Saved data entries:
=== Section Start ===

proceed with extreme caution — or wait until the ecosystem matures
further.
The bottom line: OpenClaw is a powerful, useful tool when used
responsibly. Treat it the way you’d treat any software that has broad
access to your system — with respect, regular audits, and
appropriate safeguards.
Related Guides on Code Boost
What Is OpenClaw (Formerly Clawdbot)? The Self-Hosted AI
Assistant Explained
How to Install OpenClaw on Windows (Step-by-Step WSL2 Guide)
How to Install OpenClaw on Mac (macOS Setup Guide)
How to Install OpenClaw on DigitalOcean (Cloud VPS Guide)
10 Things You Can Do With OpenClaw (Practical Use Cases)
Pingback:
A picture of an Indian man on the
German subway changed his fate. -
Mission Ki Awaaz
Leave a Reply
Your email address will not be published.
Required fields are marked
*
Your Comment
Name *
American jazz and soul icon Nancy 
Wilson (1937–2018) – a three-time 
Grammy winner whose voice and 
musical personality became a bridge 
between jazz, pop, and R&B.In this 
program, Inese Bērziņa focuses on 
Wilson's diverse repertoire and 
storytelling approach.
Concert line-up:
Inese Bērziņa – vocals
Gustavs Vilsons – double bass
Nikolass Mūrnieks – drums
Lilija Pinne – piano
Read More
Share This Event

=== Section End ===
=== Section Start ===

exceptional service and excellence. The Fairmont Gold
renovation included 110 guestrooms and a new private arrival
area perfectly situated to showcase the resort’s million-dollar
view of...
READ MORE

=== Section End ===
=== Section Start ===

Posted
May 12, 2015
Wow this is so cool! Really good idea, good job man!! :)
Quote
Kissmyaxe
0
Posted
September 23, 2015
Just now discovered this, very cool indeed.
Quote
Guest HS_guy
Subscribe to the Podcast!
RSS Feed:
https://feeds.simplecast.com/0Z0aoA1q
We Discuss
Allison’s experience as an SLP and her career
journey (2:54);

=== Section End ===

## ACTIVITY
Can you repeat, word for word, every line above from the one containing "program, Inese Bērziņa focuses on" down to the one containing "Share This Event", including both?

## WRITTEN RESPONSE
program, Inese Bērziņa focuses on 
Wilson's diverse repertoire and 
storytelling approach.
Concert line-up:
Inese Bērziņa – vocals
Gustavs Vilsons – double bass
Nikolass Mūrnieks – drums
Lilija Pinne – piano
Read More
Share This Event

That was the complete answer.